On Tuesday, OSU got punished harder than the school anticipated, sources say. Still, the real teeth of the USC sanctions if you ask Trojan staffers -- the scholarship hits -- are dramatically more hefty than what the NCAA placed on Ohio State.
"If you set the bar with USC," asks Holmes, "and how the NCAA came down hard when they had one assistant coach [Todd McNair] and one player [Bush] involved and here you have the head coach and half of the team is allowed to play when the head coach knew they were ineligible and they only lose nine scholarships? That's mind-boggling."

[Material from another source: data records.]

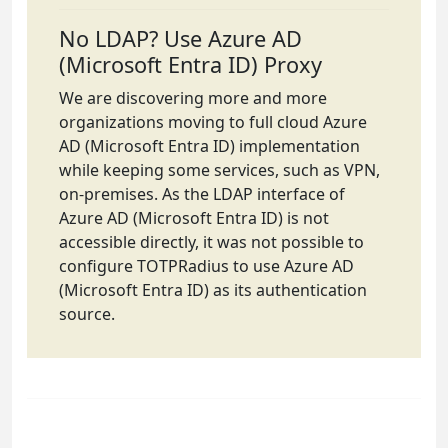
No LDAP? Use Azure AD
(Microsoft Entra ID) Proxy
We are discovering more and more
organizations moving to full cloud Azure
AD (Microsoft Entra ID) implementation
while keeping some services, such as VPN,
on-premises. As the LDAP interface of
Azure AD (Microsoft Entra ID) is not
accessible directly, it was not possible to
configure TOTPRadius to use Azure AD
(Microsoft Entra ID) as its authentication
source.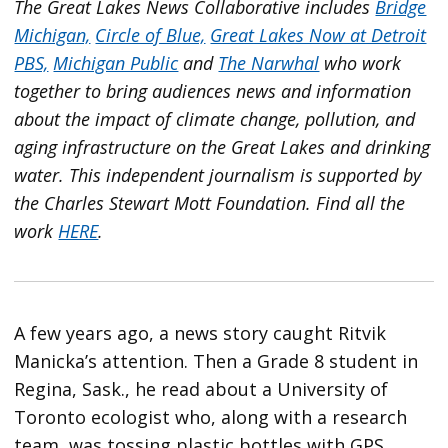
The Great Lakes News Collaborative includes
Bridge
Michigan,
Circle of Blue,
Great Lakes Now at Detroit
PBS,
Michigan Public
and
The Narwhal
who work
together to bring audiences news and information
about the impact of climate change, pollution, and
aging infrastructure on the Great Lakes and drinking
water. This independent journalism is supported by
the Charles Stewart Mott Foundation. Find all the
work
HERE
.
A few years ago, a news story caught Ritvik
Manicka’s attention. Then a Grade 8 student in
Regina, Sask., he read about a University of
Toronto ecologist who, along with a research
team, was tossing plastic bottles with GPS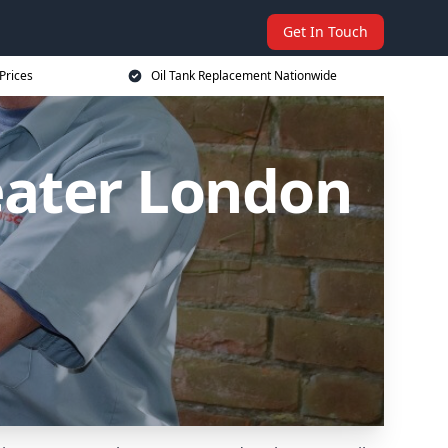
Get In Touch
Prices
Oil Tank Replacement Nationwide
eater London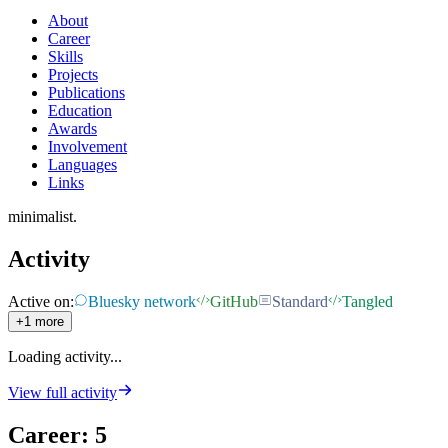
About
Career
Skills
Projects
Publications
Education
Awards
Involvement
Languages
Links
minimalist.
Activity
Active on:
Bluesky network
GitHub
Standard
Tangled
+1 more
Loading activity...
View full activity
Career
:
5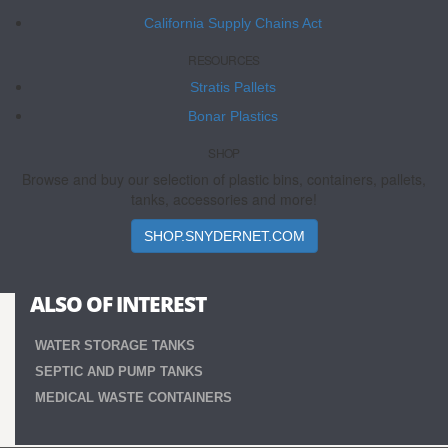
California Supply Chains Act
RESOURCES
Stratis Pallets
Bonar Plastics
SHOP
Browse and buy our selection of plastic bins, containers, pallets,
tanks, accessories and more!
SHOP.SNYDERNET.COM
ALSO OF INTEREST
WATER STORAGE TANKS
SEPTIC AND PUMP TANKS
MEDICAL WASTE CONTAINERS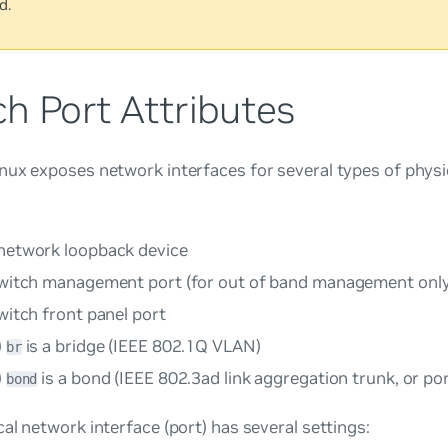
d.
h Port Attributes
ux exposes network interfaces for several types of physic
 network loopback device
switch management port (for out of band management only
witch front panel port
)
is a bridge (IEEE 802.1Q VLAN)
br
)
is a bond (IEEE 802.3ad link aggregation trunk, or po
bond
al network interface (port) has several settings: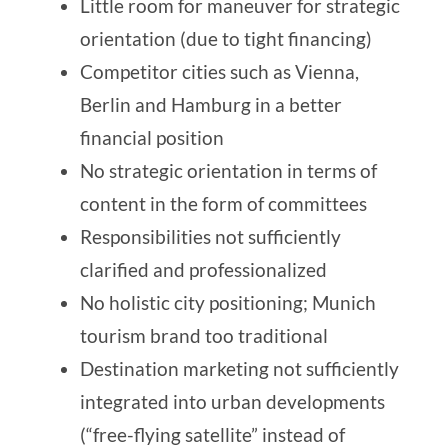
Little room for maneuver for strategic
orientation (due to tight financing)
Competitor cities such as Vienna,
Berlin and Hamburg in a better
financial position
No strategic orientation in terms of
content in the form of committees
Responsibilities not sufficiently
clarified and professionalized
No holistic city positioning; Munich
tourism brand too traditional
Destination marketing not sufficiently
integrated into urban developments
(“free-flying satellite” instead of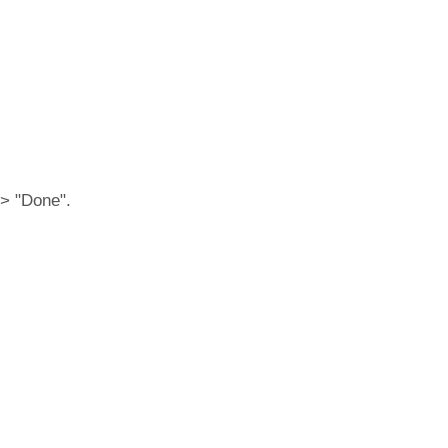
 > "Done".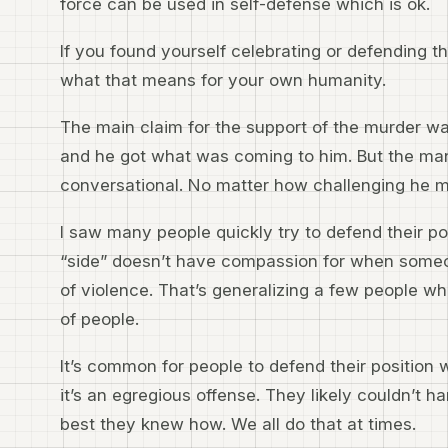
force can be used in self-defense which is ok.
If you found yourself celebrating or defending the
what that means for your own humanity.
The main claim for the support of the murder was
and he got what was coming to him. But the man
conversational. No matter how challenging he m
I saw many people quickly try to defend their po
“side” doesn’t have compassion for when someon
of violence. That’s generalizing a few people w
of people.
It’s common for people to defend their position
it’s an egregious offense. They likely couldn’t h
best they knew how. We all do that at times.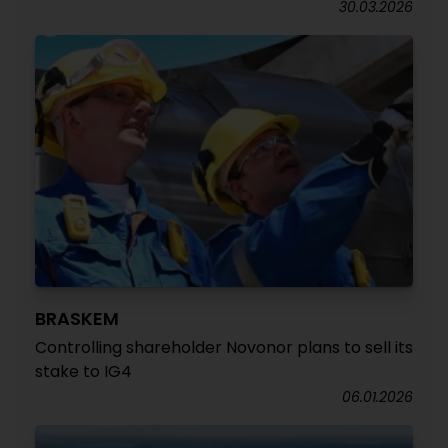
30.03.2026
BRASKEM
Controlling shareholder Novonor plans to sell its
stake to IG4
06.01.2026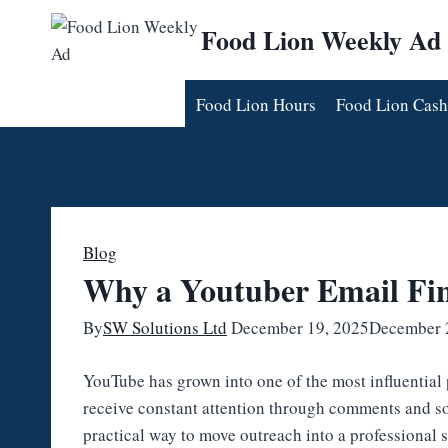
Skip
Food Lion Weekly Ad
to
content
Food Lion Hours
Food Lion Cash
Blog
Why a Youtuber Email Fin
By
SW Solutions Ltd
December 19, 2025
December 
YouTube has grown into one of the most influential 
receive constant attention through comments and so
practical way to move outreach into a professional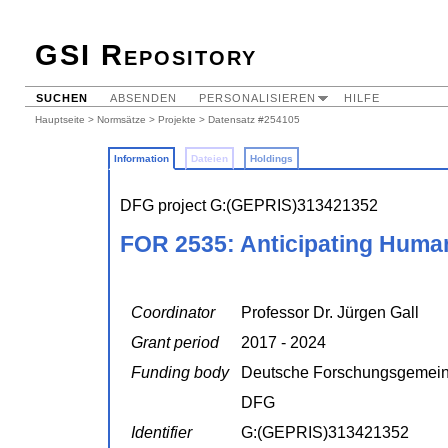
GSI Repository
SUCHEN
ABSENDEN
PERSONALISIEREN
HILFE
Hauptseite
>
Normsätze
>
Projekte
> Datensatz #254105
Information
Dateien
Holdings
DFG project G:(GEPRIS)313421352
FOR 2535: Anticipating Huma
Coordinator
Professor Dr. Jürgen Gall
Grant period
2017 - 2024
Funding body
Deutsche Forschungsgemein
DFG
Identifier
G:(GEPRIS)313421352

The NCAA has explained its justice system by saying the differences between cases are "apples and oranges." Ohio State supporters would be quick to point out that USC was "caught" whereas the Buckeyes turned themselves in. On the NCAA Committee on Infractions conference call Tuesday afternoon, Greg Sankey mentioned that the Buckeyes did not have a Lack of Institutional Control charge the way USC did, and that the Buckeyes compliance office was "cooperative."
USC folks will tell you there was a lot more damning evidence fingering Tressel than McNair, and, Holmes asks, what could be more to the core of Lack of Institutional Control than your head coach covering something up to play his stars when he knew their eligibility was compromised?
"The definition of lack of institutional control is when your head coach is covering stuff up to facilitate guys being able to play," Holmes said. "The head coach is in charge of everyone. Tressel was caught and he knew all this was going on. Also how did those guys play in that bowl game? This is unbelievable. They were all lying."
The NCAA justice system has always been a murky process. The NCAA doesn't have subpoena power, and so details that get reported don't always mesh with the NCAA standards of what they can go with, especially if witnesses don't want to come forward and meet with them.
In reality, if USC hadn't gotten hit so hard with the 30-scholarship sanctions, the postseason ban for Ohio State and the five-year show-cause order on Tressel would probably be viewed in a different light around the country. After all, Paul Dee, the ex-Miami AD who has become the face of a wide-reaching scandal in his former own program, explained how Bush's "high-profile" status added to USC's culpability. Yet that standard seemed to be unique and irrelevant in regards to other NCAA investigations.
"Truthfully, anything that Dee said should be stricken from the record," said Holmes. "He is the most two-faced guy. The stuff that happened at his university is 10 times worse than at Ohio State, which is 10 times worse than what happened at USC. It's insane. Terrelle Pryor was as high-profile as you're going to get in college sports. He's friends with LeBron [James], and good for him, but that'd be the definition of a high-profile athlete.
"For my brother and guys like Matt Barkley, they were in middle school when this stuff with Reggie supposedly happened and for them to have to suffer, it's heartbreaking.
"They need to change this system. There has to be a way to punish the individuals, not people who had nothing to do with it because, let's face it, there's always going to be these situations. They say it's an amateur system but it's not. It's a farm system. And for them to pick and choose who they're going to punish and not punish, just doesn't make any sense."